AIM OF THE TASK - Continue the post about Bitcoin's scaling problem from its final sentence onward.
--- GIVEN TEXT Enclosed Below ---
Also posted to the bitcoin-dev mailing list.

Introduction

Bitcoin doesn’t scale. There’s a lot of issues at hand here, but the most fundemental of them is that to create a block you need to update the state of the UTXO set, and the way Bitcoin is designed means that updating that state requires bandwidth equal to all the transaction volume to keep up with the changes to what set. Long story short, we get \(O(n^2)\) scaling, which is just plain infeasible.

So let’s split up the transaction volume so every individual miner only needs to keep up with some portion. In a rough sense that’s what alt-coins do - all the tipping microtransactions on Doge never have to hit the Bitcoin blockchain for instance, reducing pressure on the latter. But moving value between chains is inconvenient; right now moving value requires trusted third parties. Two-way atomic chain transfers does help here, but as recent discussions on the topic showed there’s all sorts of edge cases with reorganizations that are tricky to handle; at worst they could lead to inflation.

So what’s the underlying issue there? The chains are too independent. Even with merge-mining there’s no real link between one chain and another with regard to the order of transactions. Secondly merge-mining suffers from 51% attacks if the chain being merge-mined doesn’t have a majority of total hashing power… which kinda defeats the point if we’re worried about miner scalability.
--- End of Enclosed GIVEN TEXT ---
--- RECORD EXTRACTS Enclosed Below ---
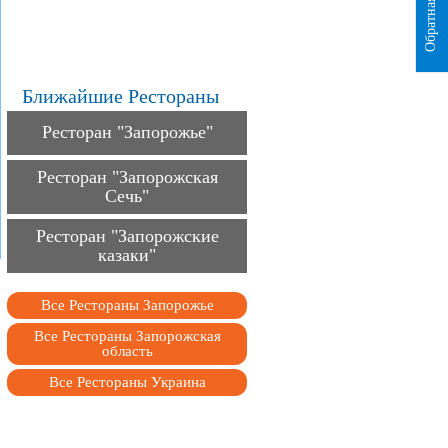
Обратная связь
Ближайшие Рестораны
Ресторан "Запорожье"
Ресторан "Запорожская
Сечь"
Ресторан "Запорожские
казаки"
Все Рестораны Запорожье
Все Рестораны Запорожская
область
Все Рестораны Украина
--- End of Enclosed RECORD EXTRACTS ---
EXERCISE RESPONSE -
Blocks and the TXO set as a binary radix tree

So how can we do better? Start with the “big picture” idea and take the linear blockchain and turn it into a tree:

       ┌───────┴───────┐
   ┌───┴───┐       ┌───┴───┐
 ┌─┴─┐   ┌─┴─┐   ┌─┴─┐   ┌─┴─┐
┌┴┐ ┌┴┐ ┌┴┐ ┌┴┐ ┌┴┐ ┌┴┐ ┌┴┐ ┌┴┐

Obviously if we could somehow split up the UTXO set such that individual miners/full nodes only had to deal with subsets of this tree we could significantly reduce the bandwidth that any one miner would need to process. Every transaction output would get a unique identifier, say txoutid=H(txout) and we put those outputs in blocks appropriately.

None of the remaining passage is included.